If you climb the courthouse stairs, look for a hole
made by a bullet, either fired in the tussle, or when
Billy shot the guard. Then, as you look out the second-floor
window onto the quiet tree-lined street, imagine the
scene as Billy saw it, still shackled, but now holding
Olinger's double-barreled shotgun.
Listen carefully for the echo of Olinger's footsteps
running from the metal-roofed Wortley Hotel and the
shouts of, "Bob, the Kid has killed Bell."
It was the last thing the unfortunate guard heard before
the Kid shot him, too.
Before you leave Lincoln, you might like to try lunch
or dinner at the Wortley Hotel, once owned by Pat Garrett.
A stay in one of the hotel's eight rooms allows a guest
to soak up history.
Legend improbably says that Billy returned to the rightful
owner the horse on which he fled from Lincoln.
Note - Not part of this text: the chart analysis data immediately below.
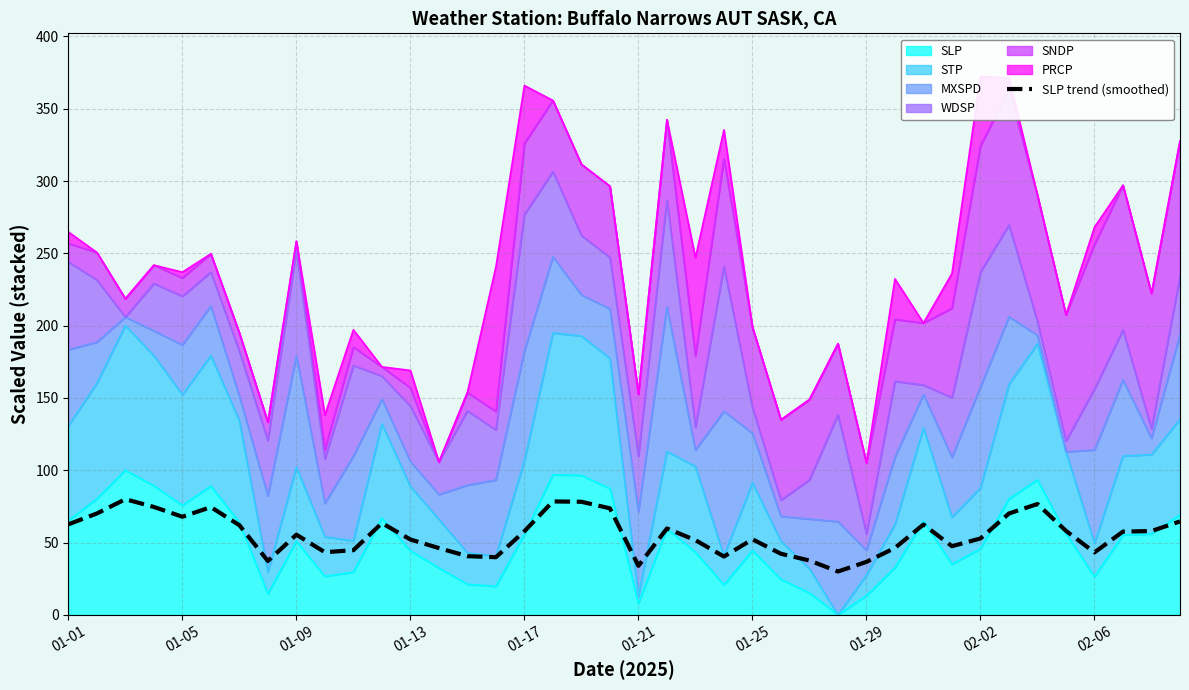

Where is the data nearest to the value 55?

01-09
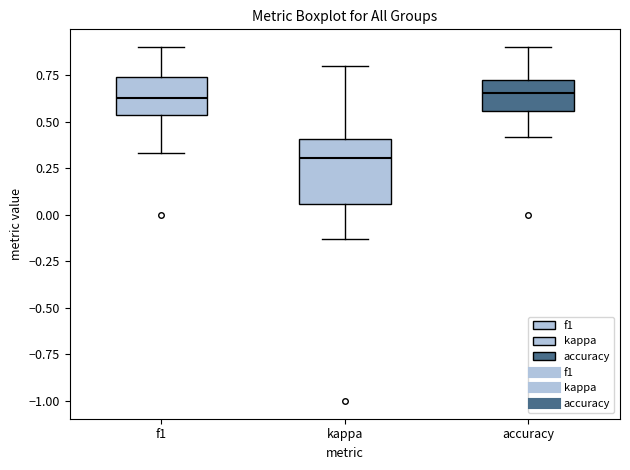

Where is the lower edge of the box for f1 on the y-axis? The values are not printed on the chart, so give them approximately, as read against the axis.

0.55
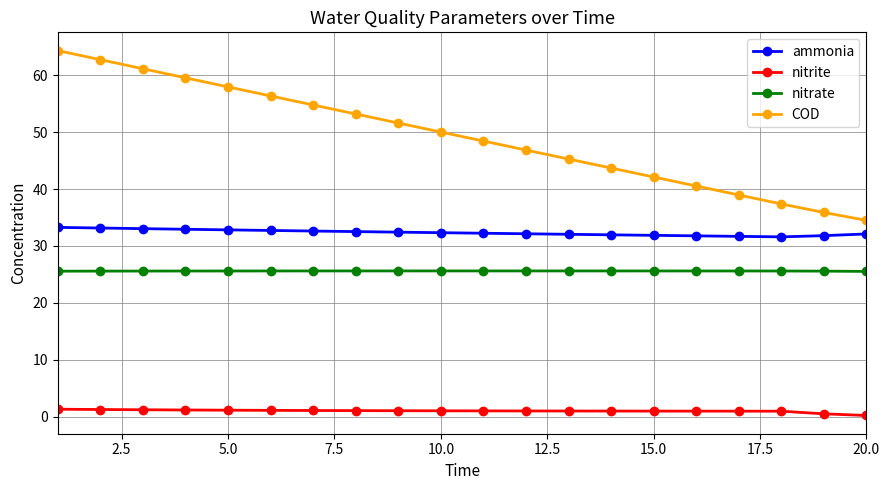

Rank the series by their maximum value, from lowest to highest.

nitrite, nitrate, ammonia, COD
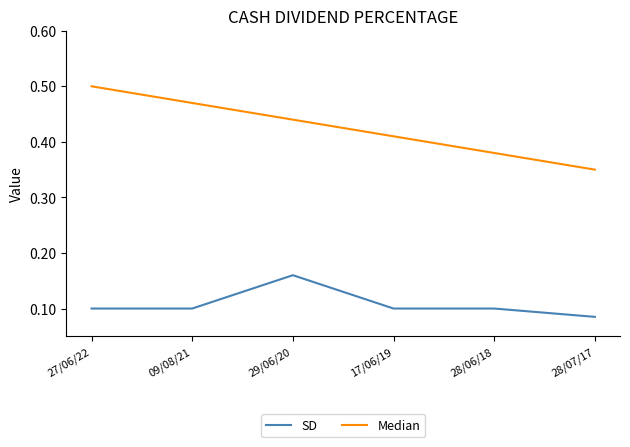

Count the SD values in the range 0 to 1.

6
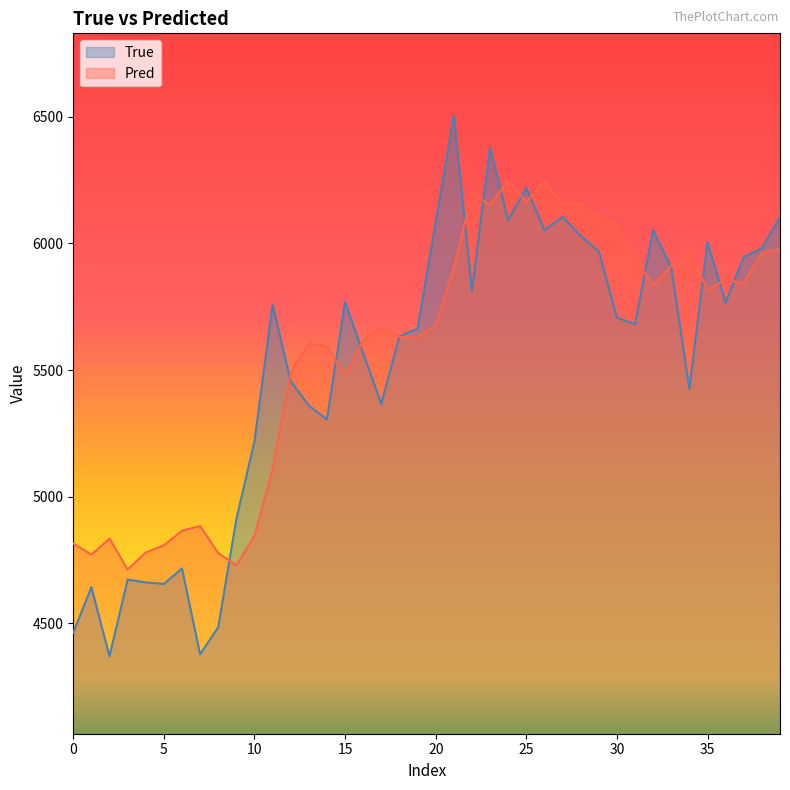

How many interior local valleys does the Pred series have?

10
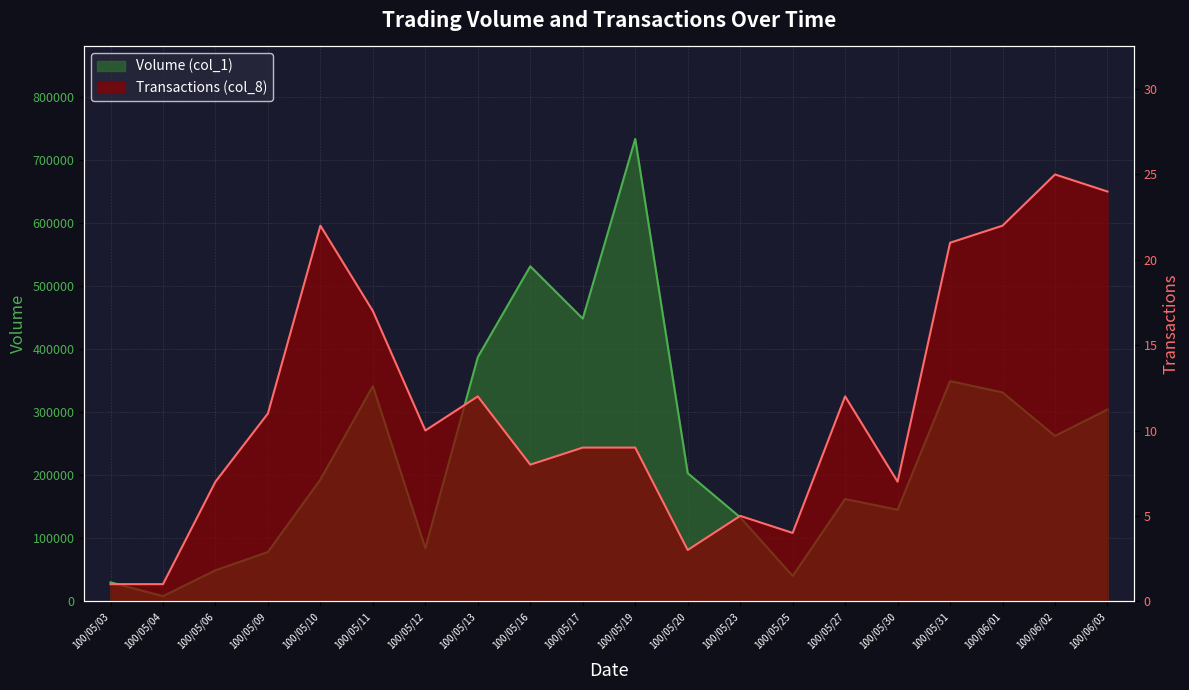

List the series in order of their peak value, highest first.

Volume (col_1), Transactions (col_8)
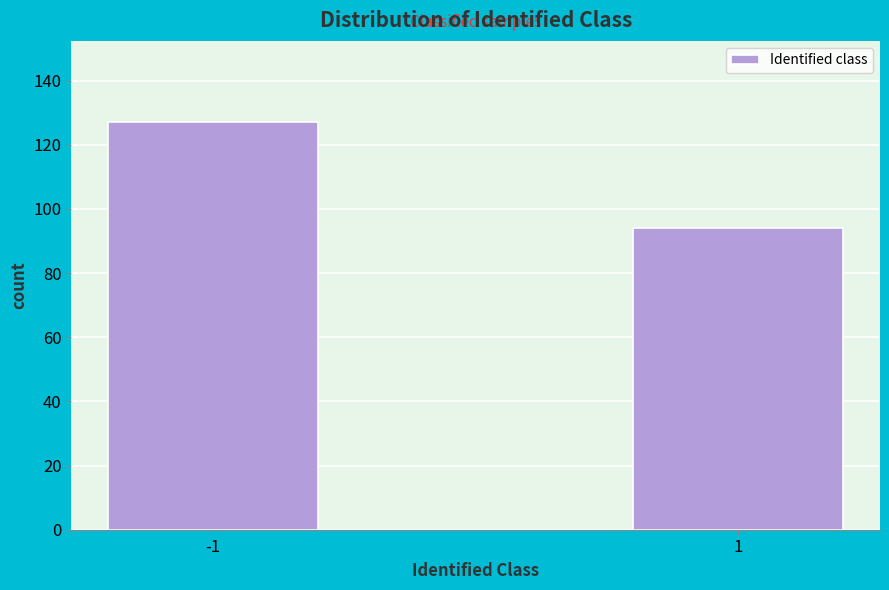

Reading left to right, what are all the values shown in this chart?

-1=127	1=94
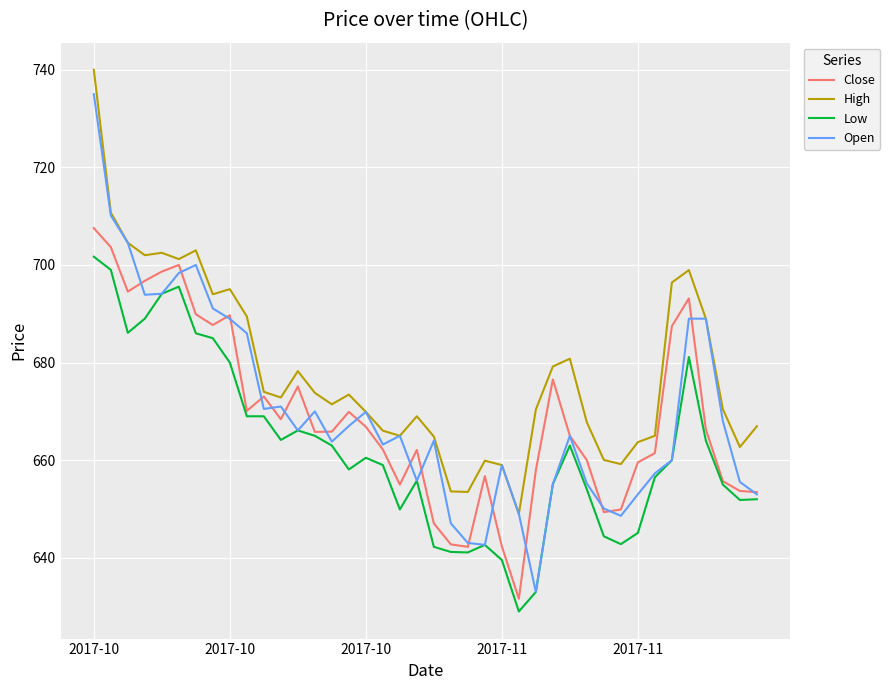

Which series has the largest total across all categories?

High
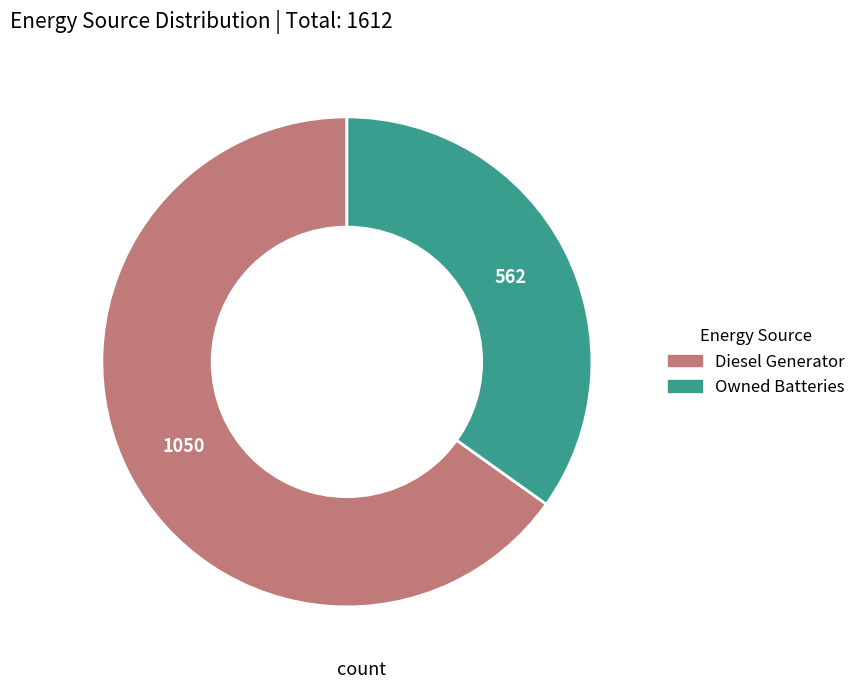

Count the number of slices in the pie.

2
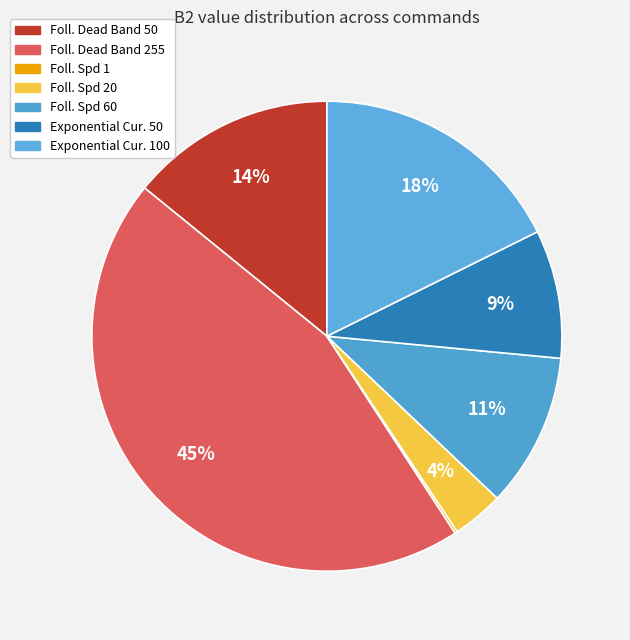

To the nearest percent, what is the average slice percentage?

14%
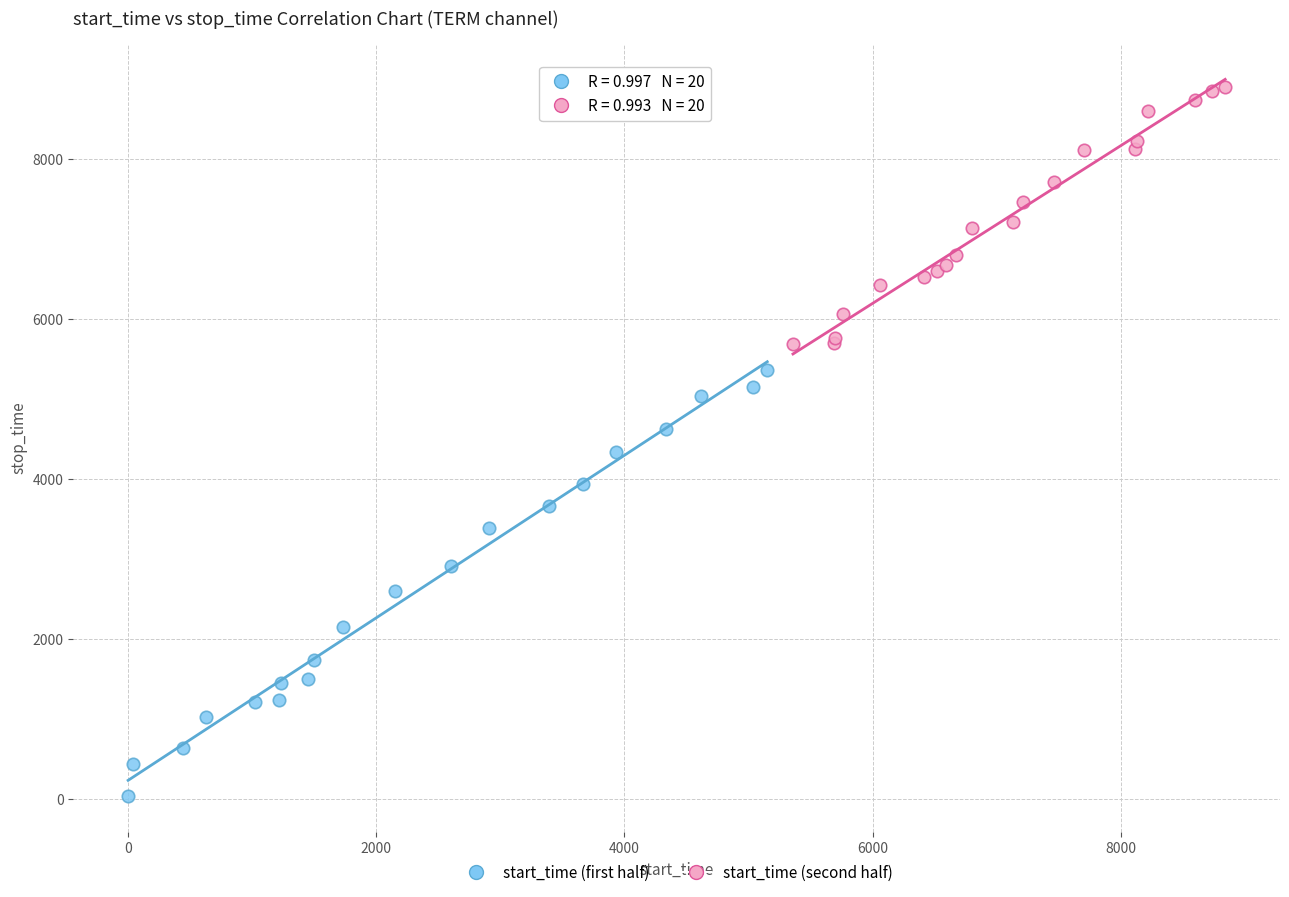

Which series contains the highest Y value?

start_time (second half)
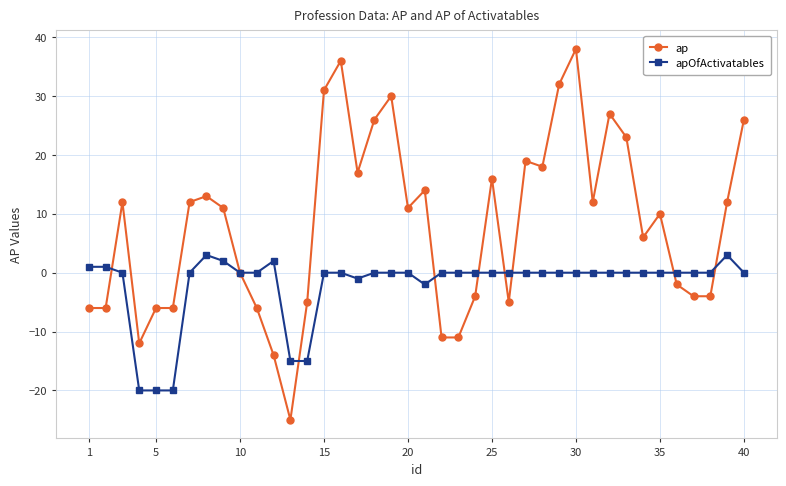

True or false: ap has more than 0 points higher than both neighbors.

True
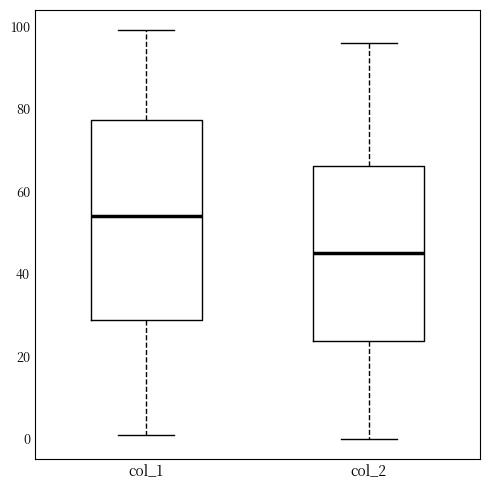

Reading left to right, transcribe this box plot: for each box, give where its median line is, the range the box spans, and where its two whiskers end, as read against the y-axis. The values are not printed on the chart, so give them approximately, as read against the axis.

col_1: median 54, box 28 to 78, whiskers 2 to 100
col_2: median 46, box 24 to 66, whiskers 0 to 96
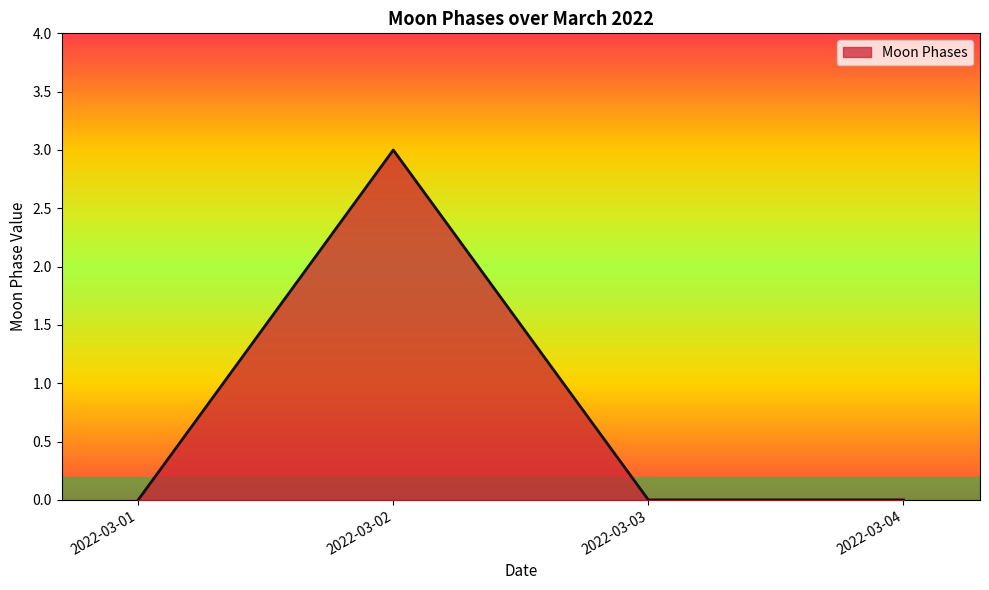

Reading left to right, transcribe all the data shown in this chart.

0	3	0	0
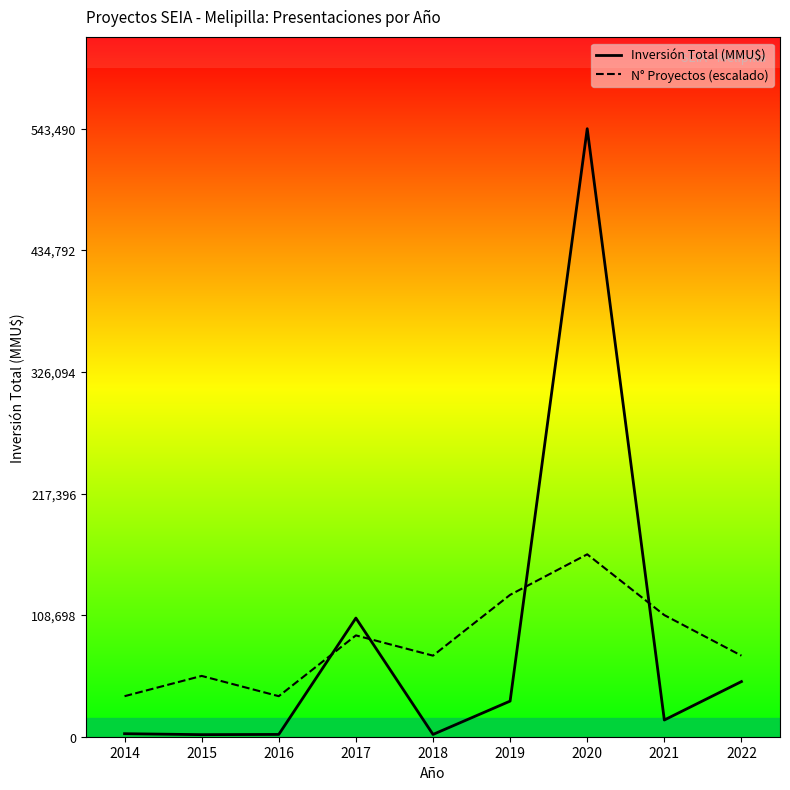

At which category does Inversión Total (MMU$) reach its first local peak?

2017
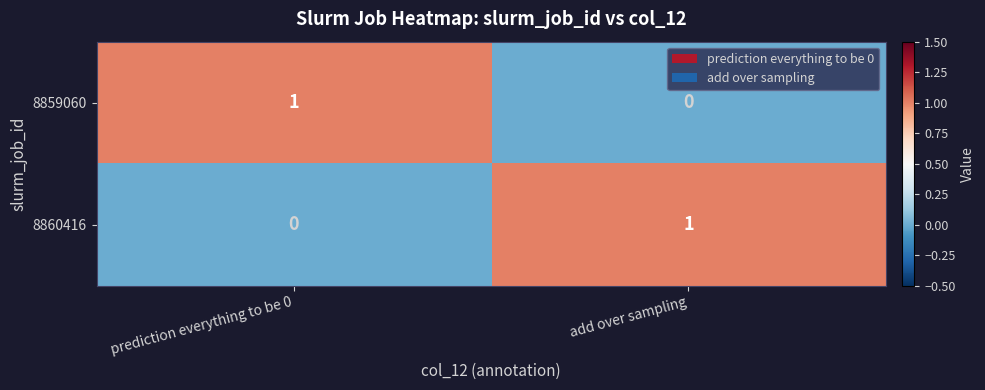

True or false: 8859060 has a value of 0 at add over sampling.

True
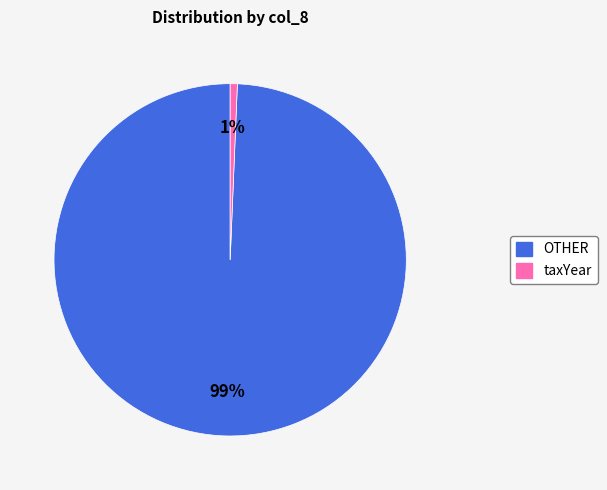

Rank the categories by value from lowest to highest.

taxYear, OTHER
The Kid
had many friends among the Hispanic settlers in Lincoln
County, and those who sheltered him after his escape
laughed that he carelessly tied the horse to a sotol
stalk. When the stalk broke, the horse returned to its
owner by itself.
Another recuerdo, or memory, of the kind that feeds
legend is that Billy was so heavily armed after his
escape that he had to lighten his load. He placed two
pistols and cartridge belts in the fork of an oak tree,
planning to return for them later. He never came back,
and, according to the story, somewhere in the Capitan
Mountains there grows an old oak tree with his weapons
in its heart.
Tourists on the trail of Billy the Kid have yet to find
the oak tree. But about 140 miles northeast of Lincoln,
they can find Fort Sumner, where Billy the Kid spent
his last days.
The fort had been abandoned a few years before Billy's
time and sold to one of New Mexico's wealthiest landowners.
From the officers' quarters was fashioned a 21-room
adobe house. It was in a bedroom of this house, on a
warm July night in 1881, that Pat Garrett gunned down
Billy the Kid. Garrett later met his own violent death
in an ambush. He is buried in the Masonic Cemetery in
Las Cruces.
The cemetery at Fort Sumner, in contrast, contains only
a few graves. The military dead were disinterred and
reburied in Santa Fe when the fort was decommissioned.
Billy the Kid's tombstone has been stolen twice and
is chained in place now. He and two compatriots are
buried in a fenced plot about ten feet square.
Or maybe not. Some think the Kid's body was moved to
Santa Fe along with the remains of the dead soldiers.
There is even a rumor that his head is missing. Others
believe he was not killed by Garrett at all, but lived
to an old age under another name.
Today, the places associated with Billy the Kid modestly
wear the patina of history, awaiting the many visitors
still fascinated by the legendary outlaw.